◆ Dataset excerpts:
———

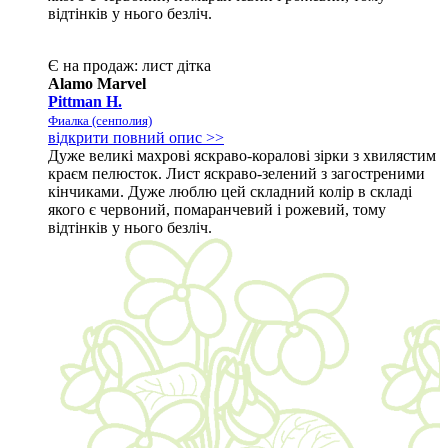
відтінків у нього безліч.
Є на продаж:
лист
дітка
Alamo Marvel
Pittman H.
Фиалка (сенполия)
відкрити повний опис >>
Дуже великі махрові яскраво-коралові зірки з хвилястим
краєм пелюсток. Лист яскраво-зелений з загостреними
кінчиками. Дуже люблю цей складний колір в складі
якого є червоний, помаранчевий і рожевий, тому
відтінків у нього безліч.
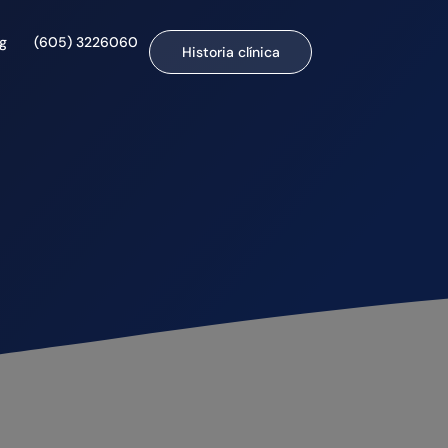
og
(605) 3226060
Historia clínica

———

◆ Activity: Send back the data above verbatim, leaving out its pictures.

◆ Solution to this task:
відтінків у нього безліч.
Є на продаж:
лист
дітка
Alamo Marvel
Pittman H.
Фиалка (сенполия)
відкрити повний опис >>
Дуже великі махрові яскраво-коралові зірки з хвилястим
краєм пелюсток. Лист яскраво-зелений з загостреними
кінчиками. Дуже люблю цей складний колір в складі
якого є червоний, помаранчевий і рожевий, тому
відтінків у нього безліч.
og
(605) 3226060
Historia clínica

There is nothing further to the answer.